Today I am so pleased to welcome Sebastian Nothwell to Joyfully Jay. Sebastian has come to talk to us about Take Me Like a Sailor (which we reviewed here and loved). Sebastian has also brought along two copies to give away. Please join me in giving a big welcome!
The dining room, with its theme of heavy reds, wasn’t meant to be seen by the full light of day. After Morgan pulled back the thick velvet curtains to let the sunshine in, it took considerable effort not to think of the sight before him as a blazing pit of hell. Still, the Winthrop estate didn’t retain him to advise on interior decorating. He busied himself laying out a place-setting for one. Then he had to select the appropriate wines from the cellar and direct the footmen in their delivery and placement of the dishes on the sideboard. Sir Evelyn entered the room just as Jeremy left it with a curious backward glance. Morgan shooed him away and turned a more professional expression upon Sir Evelyn.
Sir Evelyn responded with a grin. “Quite a spread.”
Morgan remained stone-faced. “Thank you, sir.”

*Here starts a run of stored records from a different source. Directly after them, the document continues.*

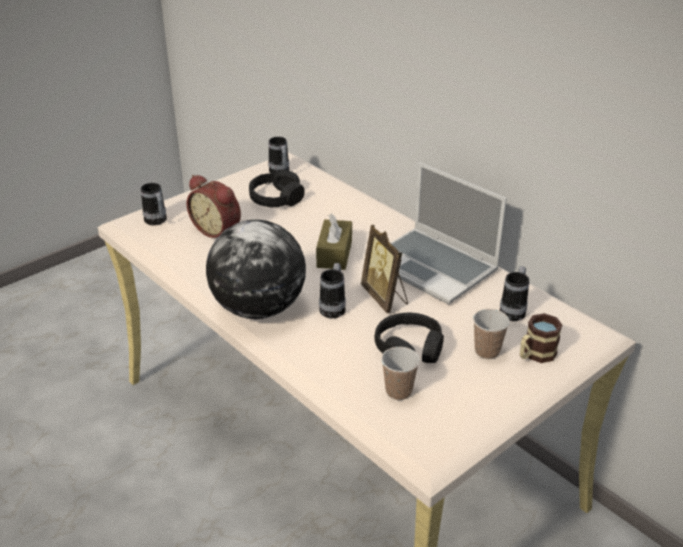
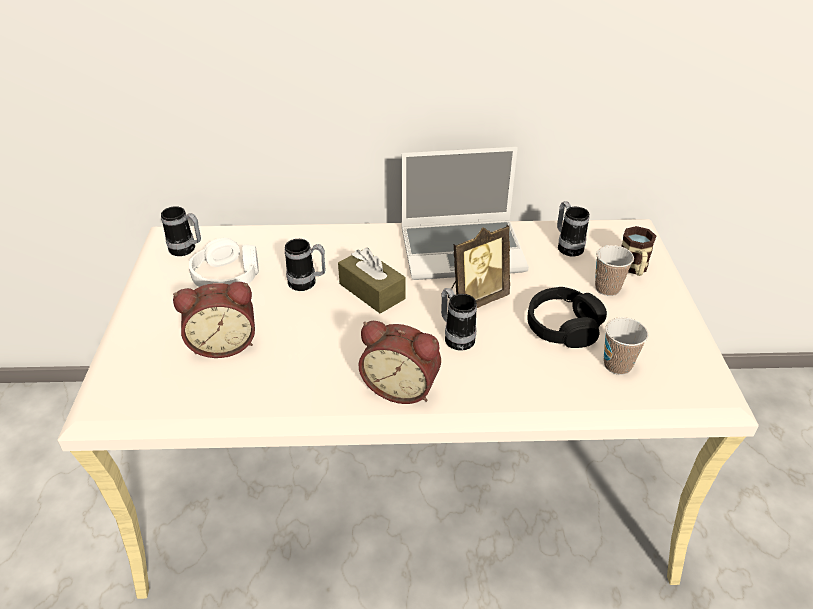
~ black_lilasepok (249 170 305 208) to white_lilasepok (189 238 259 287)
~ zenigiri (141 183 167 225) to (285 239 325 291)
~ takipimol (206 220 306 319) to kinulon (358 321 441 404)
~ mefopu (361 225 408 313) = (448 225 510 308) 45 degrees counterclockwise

He pulled out Sir Evelyn’s chair. Sir Evelyn thanked him and sat down. Morgan retreated to the sideboard, out of the way, but available should he require aid.
Sir Evelyn stared at the empty place setting, then grabbed his napkin up off the table. He was halfway through stuffing a corner of it down his shirt collar when Morgan cleared his throat. Sir Evelyn stared at him. Morgan made a smoothing motion over the tops of his thighs. Sir Evelyn took the hint, yanking his napkin out of his shirt and spreading it over his lap.
“Better?” said Sir Evelyn.
“Quite,” said Morgan.
Sir Evelyn picked his bread plate up off of his dinner plate and moved it off to his left. Morgan restrained himself from reaching out to move the bread plate up to its proper place, opposite Sir Evelyn’s wine glass, but couldn’t keep a telltale huff from escaping his lips.
“What?” asked Sir Evelyn.
Morgan hesitated, then made an upwards gesture with his left hand. Sir Evelyn frowned at him. He turned this frown on his place-setting, and pushed his bread plate further away from himself, towards the centre of the table. He looked back to Morgan, who gave him an encouraging nod.
With napkin and bread plate disposed of, they came to Sir Evelyn’s bowl. Morgan ladled a shallow portion of soup into it without spilling a drop.
Sir Evelyn reached for his spoon—the correct one, Morgan noted with some small relief—and dipped it into his soup.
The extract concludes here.